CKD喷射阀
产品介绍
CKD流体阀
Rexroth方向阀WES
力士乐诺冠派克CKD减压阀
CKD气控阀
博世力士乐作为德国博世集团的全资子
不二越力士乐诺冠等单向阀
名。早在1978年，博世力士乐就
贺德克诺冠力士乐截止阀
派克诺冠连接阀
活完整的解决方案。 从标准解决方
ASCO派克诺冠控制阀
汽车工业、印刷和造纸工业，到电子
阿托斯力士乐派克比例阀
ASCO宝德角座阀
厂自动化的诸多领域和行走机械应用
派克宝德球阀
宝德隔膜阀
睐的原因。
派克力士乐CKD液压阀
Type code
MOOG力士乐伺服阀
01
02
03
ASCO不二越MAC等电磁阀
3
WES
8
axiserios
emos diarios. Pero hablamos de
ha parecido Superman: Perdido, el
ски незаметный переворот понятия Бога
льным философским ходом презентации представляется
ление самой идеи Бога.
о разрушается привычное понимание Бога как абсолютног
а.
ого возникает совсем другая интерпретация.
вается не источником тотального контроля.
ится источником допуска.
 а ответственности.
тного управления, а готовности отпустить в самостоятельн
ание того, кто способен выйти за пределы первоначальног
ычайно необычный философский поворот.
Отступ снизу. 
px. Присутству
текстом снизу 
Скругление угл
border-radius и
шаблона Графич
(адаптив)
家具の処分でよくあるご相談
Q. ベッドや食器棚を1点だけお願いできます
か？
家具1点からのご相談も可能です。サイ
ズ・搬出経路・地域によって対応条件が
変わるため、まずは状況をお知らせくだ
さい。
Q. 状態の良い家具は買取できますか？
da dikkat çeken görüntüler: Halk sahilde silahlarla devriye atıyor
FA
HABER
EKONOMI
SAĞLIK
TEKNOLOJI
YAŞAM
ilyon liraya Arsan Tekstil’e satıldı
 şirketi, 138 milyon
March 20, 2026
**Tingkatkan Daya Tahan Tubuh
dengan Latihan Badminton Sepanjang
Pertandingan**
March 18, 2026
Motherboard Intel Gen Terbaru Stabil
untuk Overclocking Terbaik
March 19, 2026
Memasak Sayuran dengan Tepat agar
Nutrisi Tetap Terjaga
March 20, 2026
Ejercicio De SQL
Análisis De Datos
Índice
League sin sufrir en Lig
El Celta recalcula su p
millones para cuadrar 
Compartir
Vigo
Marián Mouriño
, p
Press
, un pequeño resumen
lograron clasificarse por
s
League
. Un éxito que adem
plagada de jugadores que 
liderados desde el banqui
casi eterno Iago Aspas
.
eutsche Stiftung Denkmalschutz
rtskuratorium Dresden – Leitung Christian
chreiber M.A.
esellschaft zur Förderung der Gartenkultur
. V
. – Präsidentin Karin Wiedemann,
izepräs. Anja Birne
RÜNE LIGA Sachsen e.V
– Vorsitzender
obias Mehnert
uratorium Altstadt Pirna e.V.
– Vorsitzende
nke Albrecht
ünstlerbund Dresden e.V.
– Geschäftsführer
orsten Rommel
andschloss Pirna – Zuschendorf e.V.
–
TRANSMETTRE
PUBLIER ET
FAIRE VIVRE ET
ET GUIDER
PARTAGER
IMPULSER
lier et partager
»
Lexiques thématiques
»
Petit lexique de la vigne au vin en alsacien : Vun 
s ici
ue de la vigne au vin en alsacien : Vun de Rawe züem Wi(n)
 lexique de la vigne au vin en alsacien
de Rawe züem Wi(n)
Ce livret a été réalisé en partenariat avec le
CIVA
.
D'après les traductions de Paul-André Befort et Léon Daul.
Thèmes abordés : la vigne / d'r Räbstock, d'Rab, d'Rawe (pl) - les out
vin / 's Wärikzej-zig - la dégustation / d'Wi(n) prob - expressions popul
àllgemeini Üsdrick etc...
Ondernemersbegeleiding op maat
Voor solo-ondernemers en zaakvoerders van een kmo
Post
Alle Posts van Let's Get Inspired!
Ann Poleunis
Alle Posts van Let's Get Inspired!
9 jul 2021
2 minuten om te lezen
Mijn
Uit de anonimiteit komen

Prompt: Every entry should be reproduced exactly, with no part omitted.

Written answer:
CKD喷射阀
产品介绍
CKD流体阀
Rexroth方向阀WES
力士乐诺冠派克CKD减压阀
CKD气控阀
博世力士乐作为德国博世集团的全资子
不二越力士乐诺冠等单向阀
名。早在1978年，博世力士乐就
贺德克诺冠力士乐截止阀
派克诺冠连接阀
活完整的解决方案。 从标准解决方
ASCO派克诺冠控制阀
汽车工业、印刷和造纸工业，到电子
阿托斯力士乐派克比例阀
ASCO宝德角座阀
厂自动化的诸多领域和行走机械应用
派克宝德球阀
宝德隔膜阀
睐的原因。
派克力士乐CKD液压阀
Type code
MOOG力士乐伺服阀
01
02
03
ASCO不二越MAC等电磁阀
3
WES
8
axiserios
emos diarios. Pero hablamos de
ha parecido Superman: Perdido, el
ски незаметный переворот понятия Бога
льным философским ходом презентации представляется
ление самой идеи Бога.
о разрушается привычное понимание Бога как абсолютног
а.
ого возникает совсем другая интерпретация.
вается не источником тотального контроля.
ится источником допуска.
 а ответственности.
тного управления, а готовности отпустить в самостоятельн
ание того, кто способен выйти за пределы первоначальног
ычайно необычный философский поворот.
Отступ снизу. 
px. Присутству
текстом снизу 
Скругление угл
border-radius и
шаблона Графич
(адаптив)
家具の処分でよくあるご相談
Q. ベッドや食器棚を1点だけお願いできます
か？
家具1点からのご相談も可能です。サイ
ズ・搬出経路・地域によって対応条件が
変わるため、まずは状況をお知らせくだ
さい。
Q. 状態の良い家具は買取できますか？
da dikkat çeken görüntüler: Halk sahilde silahlarla devriye atıyor
FA
HABER
EKONOMI
SAĞLIK
TEKNOLOJI
YAŞAM
ilyon liraya Arsan Tekstil’e satıldı
 şirketi, 138 milyon
March 20, 2026
**Tingkatkan Daya Tahan Tubuh
dengan Latihan Badminton Sepanjang
Pertandingan**
March 18, 2026
Motherboard Intel Gen Terbaru Stabil
untuk Overclocking Terbaik
March 19, 2026
Memasak Sayuran dengan Tepat agar
Nutrisi Tetap Terjaga
March 20, 2026
Ejercicio De SQL
Análisis De Datos
Índice
League sin sufrir en Lig
El Celta recalcula su p
millones para cuadrar 
Compartir
Vigo
Marián Mouriño
, p
Press
, un pequeño resumen
lograron clasificarse por
s
League
. Un éxito que adem
plagada de jugadores que 
liderados desde el banqui
casi eterno Iago Aspas
.
eutsche Stiftung Denkmalschutz
rtskuratorium Dresden – Leitung Christian
chreiber M.A.
esellschaft zur Förderung der Gartenkultur
. V
. – Präsidentin Karin Wiedemann,
izepräs. Anja Birne
RÜNE LIGA Sachsen e.V
– Vorsitzender
obias Mehnert
uratorium Altstadt Pirna e.V.
– Vorsitzende
nke Albrecht
ünstlerbund Dresden e.V.
– Geschäftsführer
orsten Rommel
andschloss Pirna – Zuschendorf e.V.
–
TRANSMETTRE
PUBLIER ET
FAIRE VIVRE ET
ET GUIDER
PARTAGER
IMPULSER
lier et partager
»
Lexiques thématiques
»
Petit lexique de la vigne au vin en alsacien : Vun 
s ici
ue de la vigne au vin en alsacien : Vun de Rawe züem Wi(n)
 lexique de la vigne au vin en alsacien
de Rawe züem Wi(n)
Ce livret a été réalisé en partenariat avec le
CIVA
.
D'après les traductions de Paul-André Befort et Léon Daul.
Thèmes abordés : la vigne / d'r Räbstock, d'Rab, d'Rawe (pl) - les out
vin / 's Wärikzej-zig - la dégustation / d'Wi(n) prob - expressions popul
àllgemeini Üsdrick etc...
Ondernemersbegeleiding op maat
Voor solo-ondernemers en zaakvoerders van een kmo
Post
Alle Posts van Let's Get Inspired!
Ann Poleunis
Alle Posts van Let's Get Inspired!
9 jul 2021
2 minuten om te lezen
Mijn
Uit de anonimiteit komen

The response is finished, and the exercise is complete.